WHAT YOU SHOULD DO:
The data that follows is to be copied exactly, with each image removed.

EXTRACTED RECORDS:
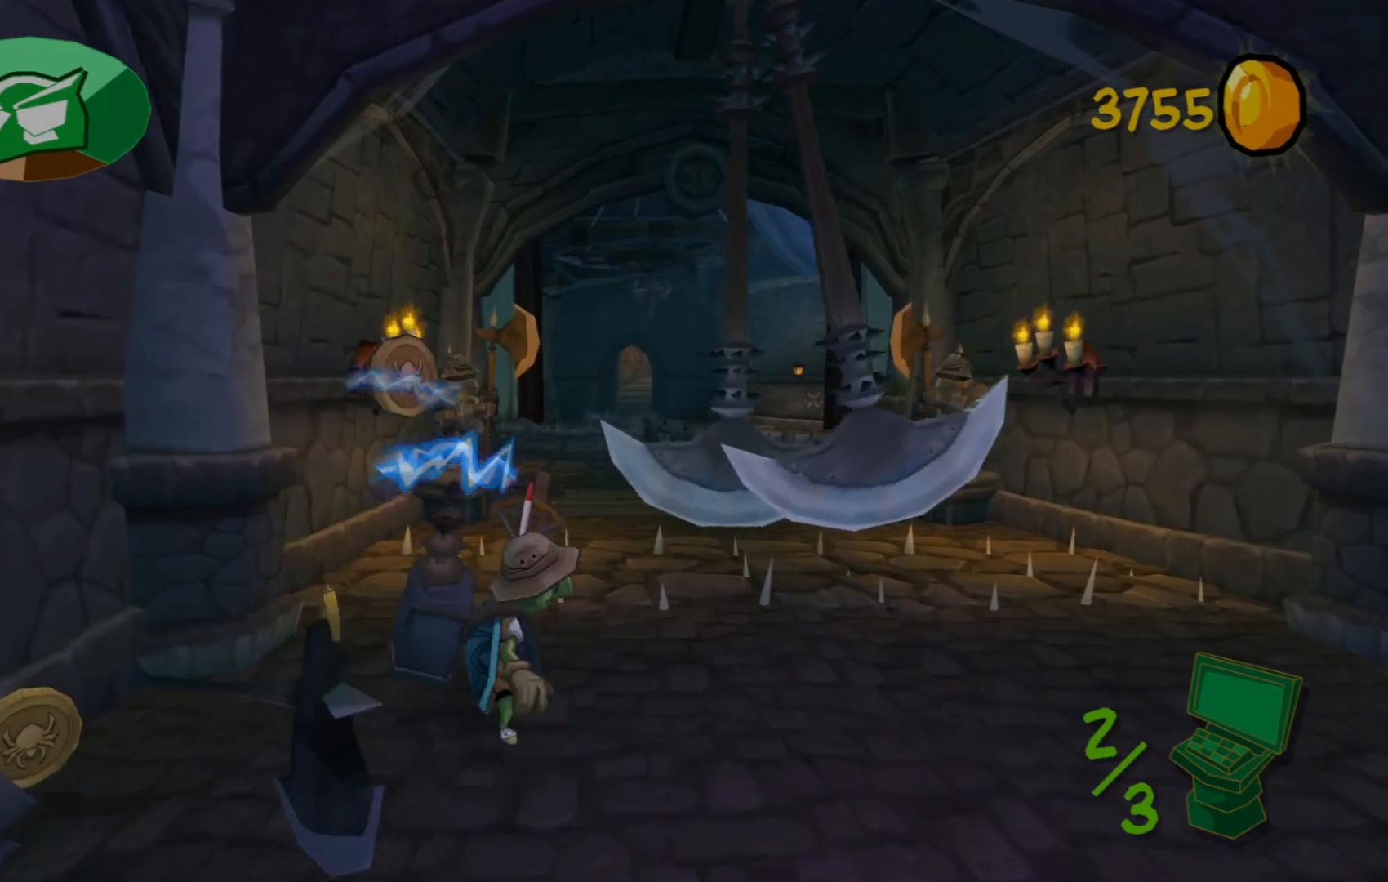
{"dt_ms": 500, "buttons": [], "left_stick": "right", "right_stick": "center", "events": [[167, "left_stick", "right"]]}
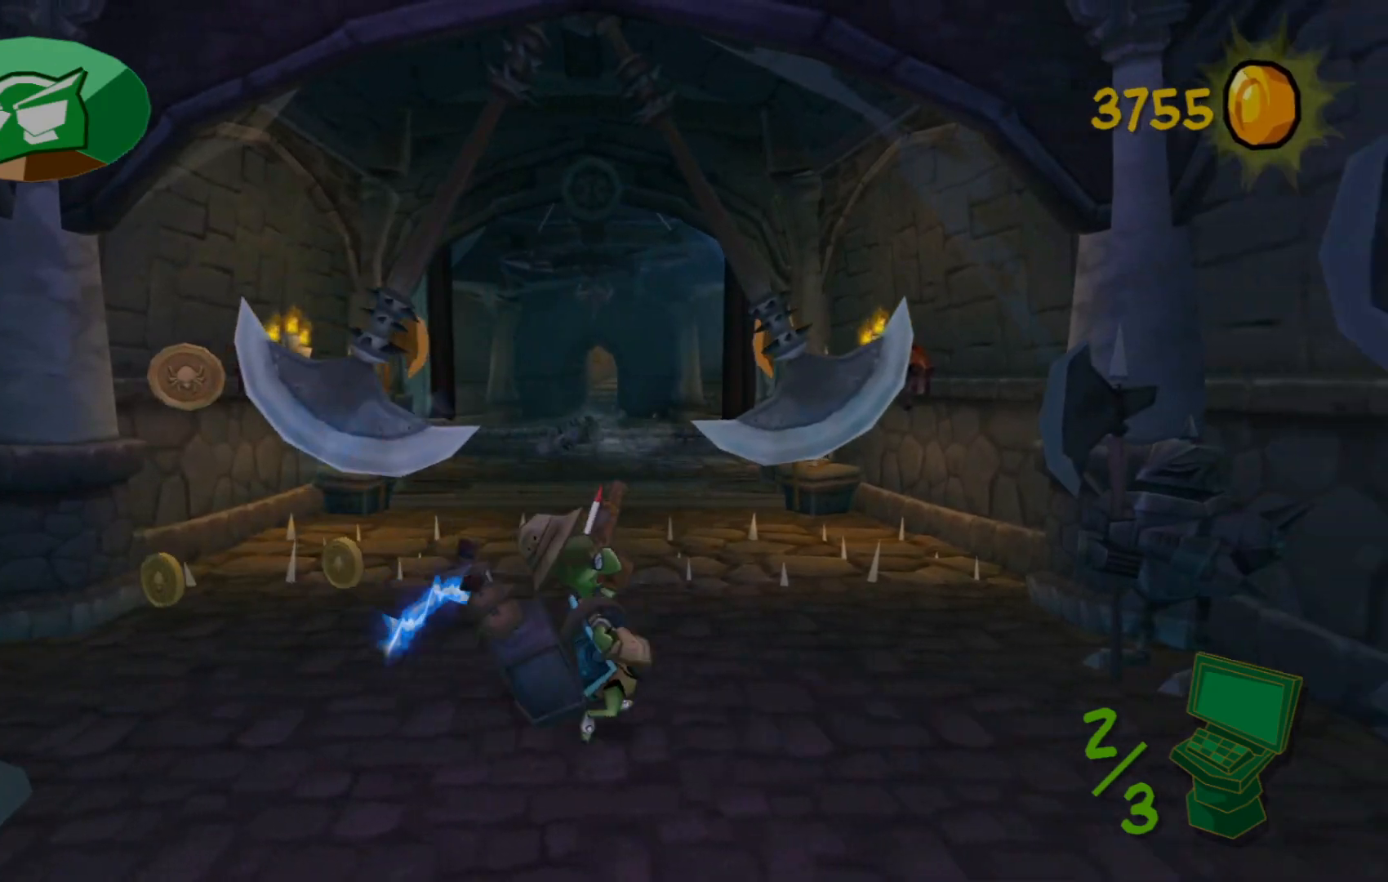
{"dt_ms": 500, "buttons": [], "left_stick": "down-right", "right_stick": "center", "events": [[267, "X", "down"], [500, "X", "up"], [500, "left_stick", "down-right"]]}
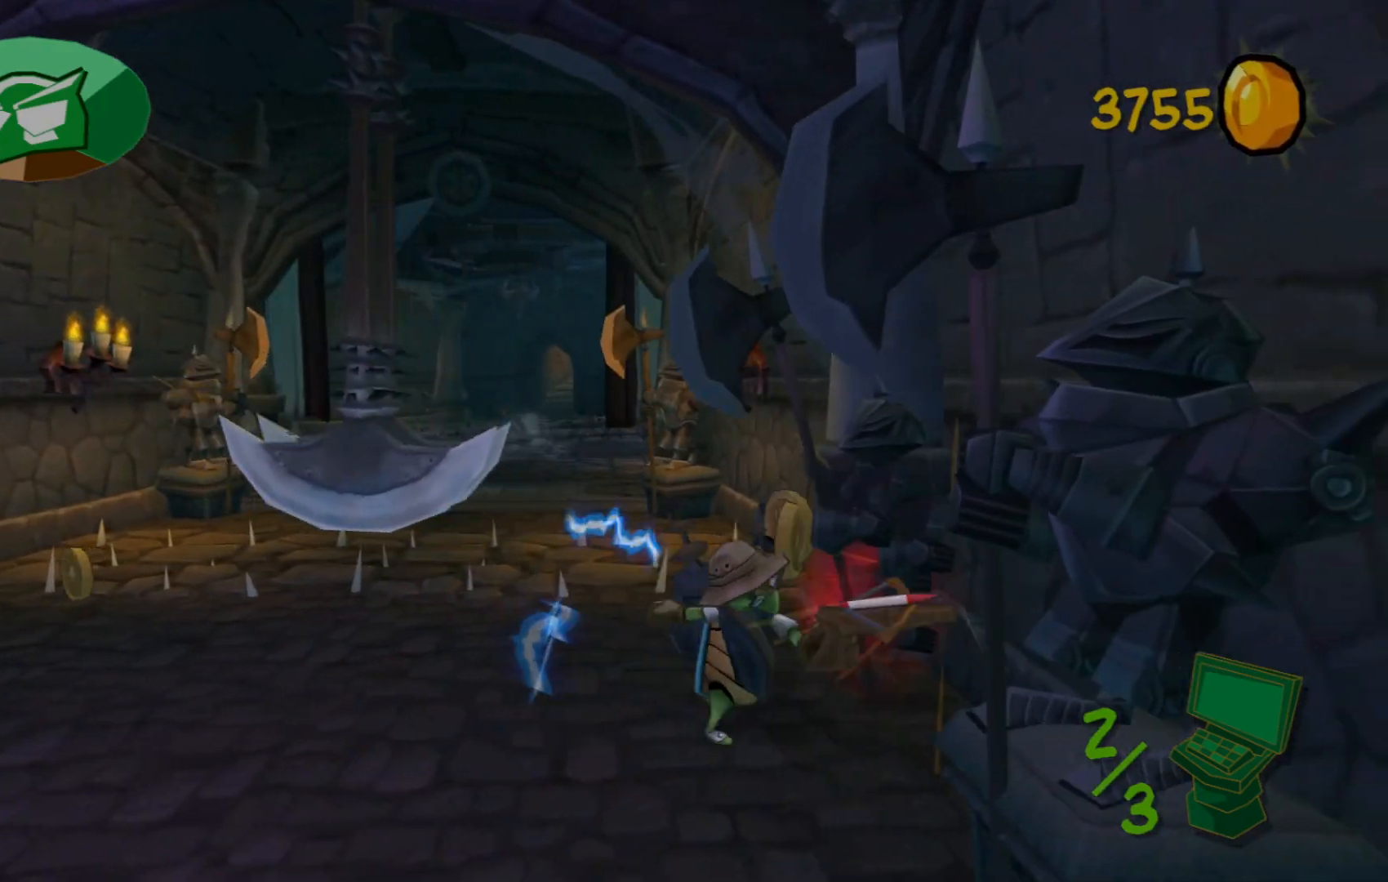
{"dt_ms": 500, "buttons": [], "left_stick": "center", "right_stick": "center", "events": [[67, "X", "down"], [217, "X", "up"], [267, "X", "down"], [317, "left_stick", "center"], [367, "X", "up"]]}
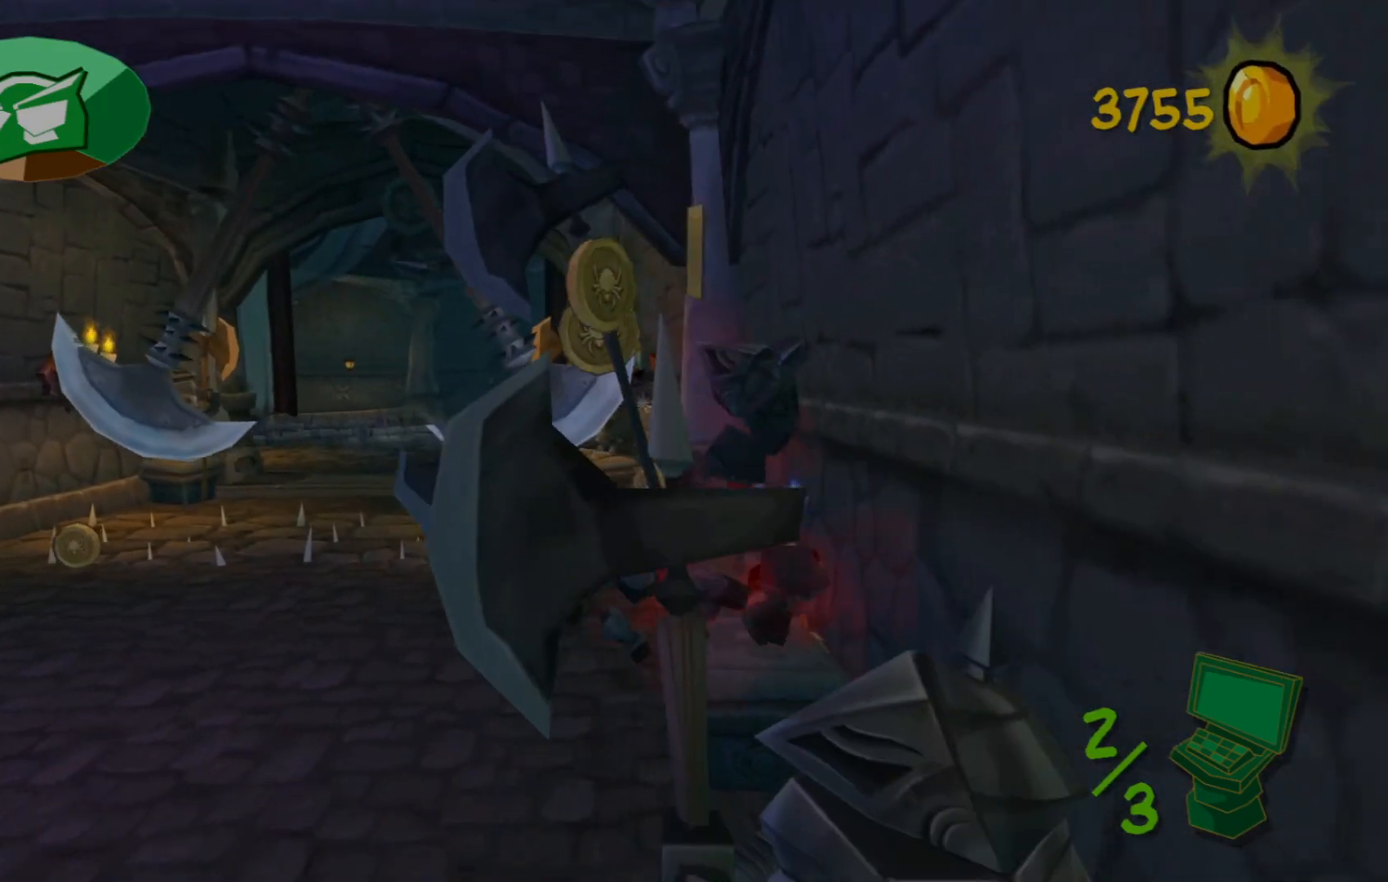
{"dt_ms": 500, "buttons": [], "left_stick": "down-right", "right_stick": "center", "events": [[17, "left_stick", "left"], [150, "left_stick", "down-left"], [367, "left_stick", "down"], [467, "left_stick", "down-right"]]}
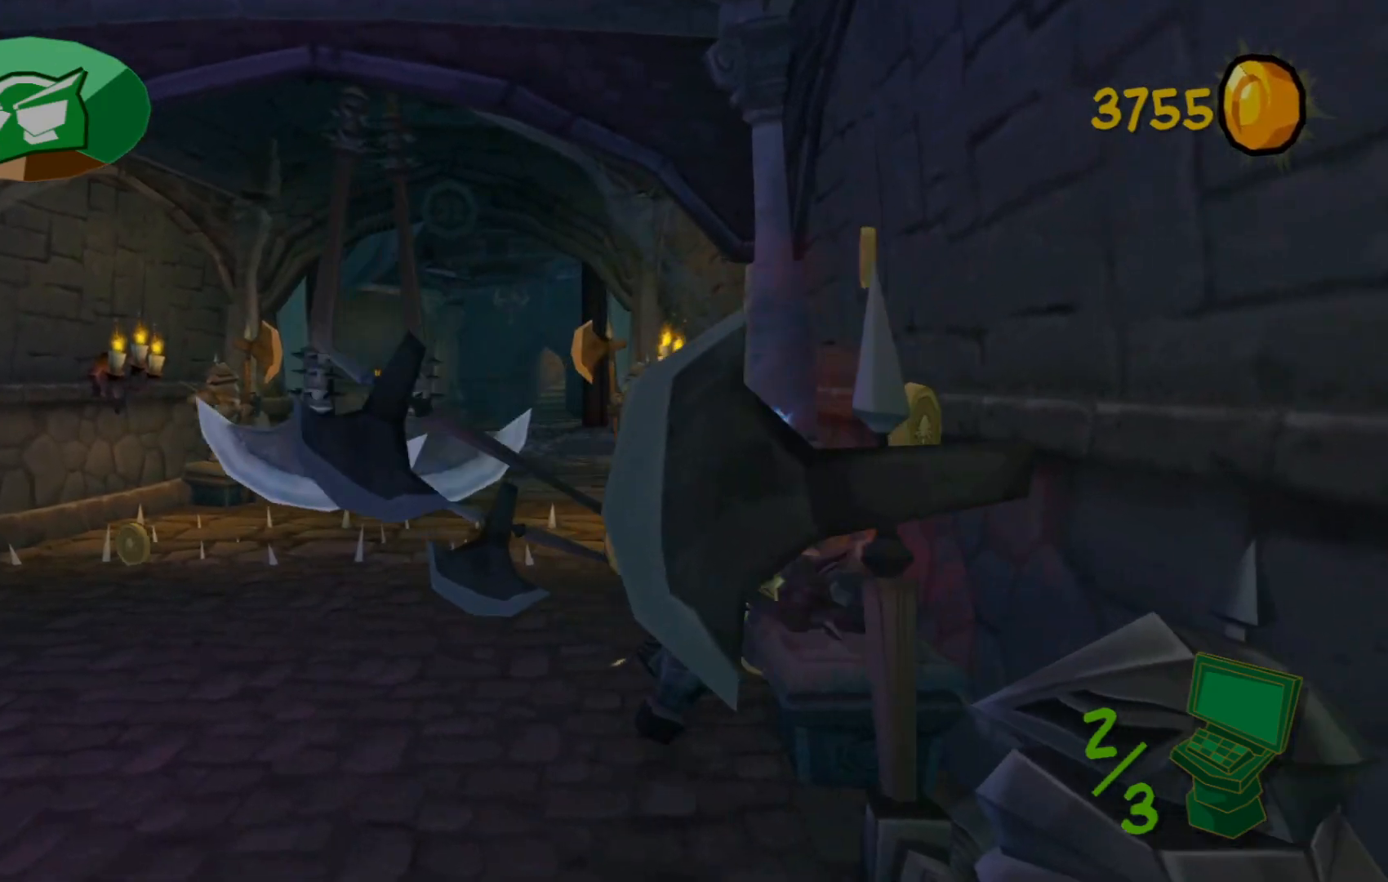
{"dt_ms": 500, "buttons": [], "left_stick": "down-left", "right_stick": "center", "events": [[67, "X", "down"], [117, "left_stick", "down"], [217, "X", "up"], [450, "left_stick", "down-left"]]}
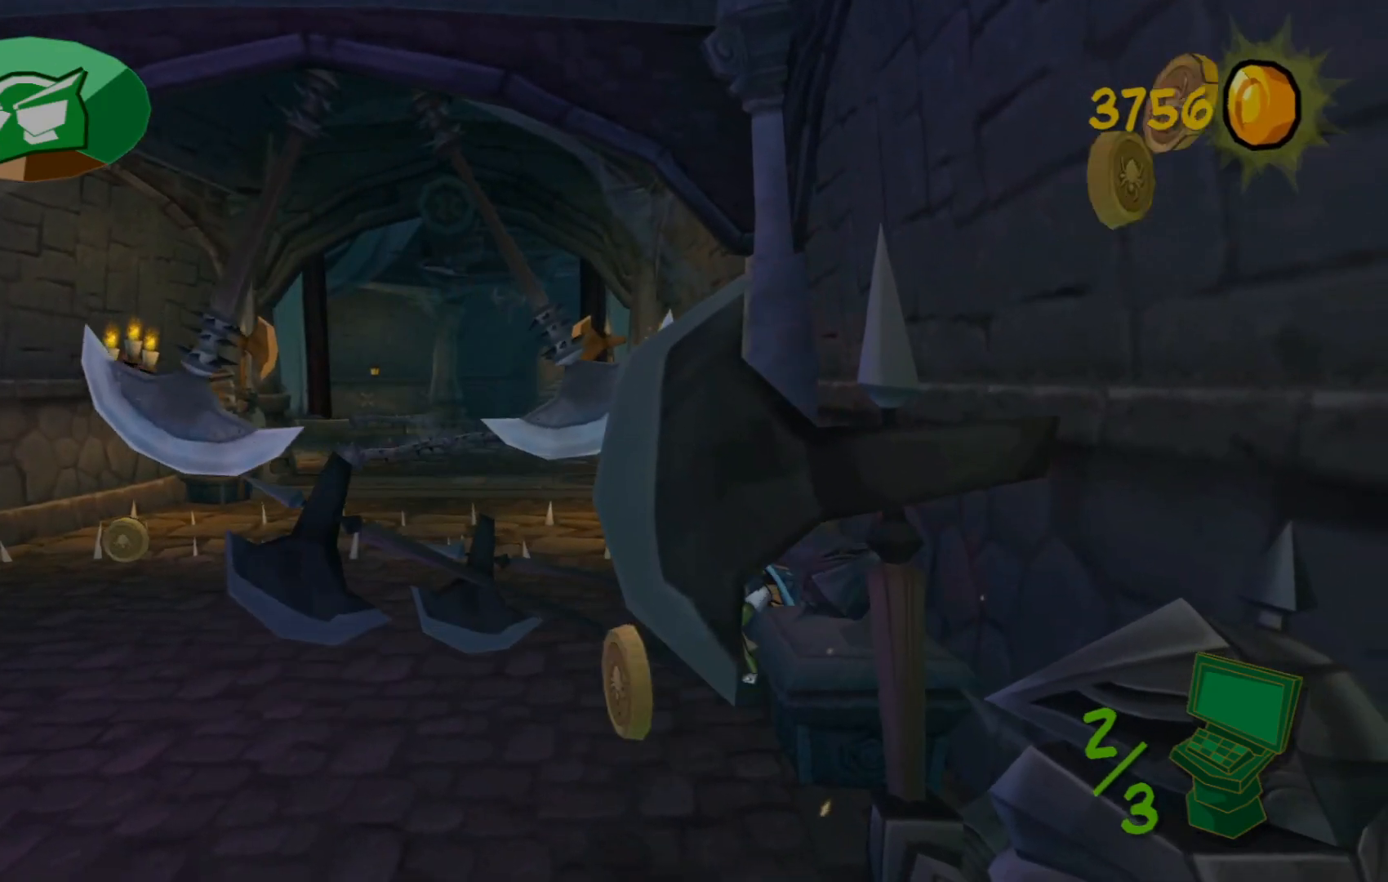
{"dt_ms": 500, "buttons": [], "left_stick": "down", "right_stick": "center", "events": [[267, "left_stick", "down"]]}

OUTPUT OF THE TASK:
{"dt_ms": 500, "buttons": [], "left_stick": "right", "right_stick": "center", "events": [[167, "left_stick", "right"]]}
{"dt_ms": 500, "buttons": [], "left_stick": "down-right", "right_stick": "center", "events": [[267, "X", "down"], [500, "X", "up"], [500, "left_stick", "down-right"]]}
{"dt_ms": 500, "buttons": [], "left_stick": "center", "right_stick": "center", "events": [[67, "X", "down"], [217, "X", "up"], [267, "X", "down"], [317, "left_stick", "center"], [367, "X", "up"]]}
{"dt_ms": 500, "buttons": [], "left_stick": "down-right", "right_stick": "center", "events": [[17, "left_stick", "left"], [150, "left_stick", "down-left"], [367, "left_stick", "down"], [467, "left_stick", "down-right"]]}
{"dt_ms": 500, "buttons": [], "left_stick": "down-left", "right_stick": "center", "events": [[67, "X", "down"], [117, "left_stick", "down"], [217, "X", "up"], [450, "left_stick", "down-left"]]}
{"dt_ms": 500, "buttons": [], "left_stick": "down", "right_stick": "center", "events": [[267, "left_stick", "down"]]}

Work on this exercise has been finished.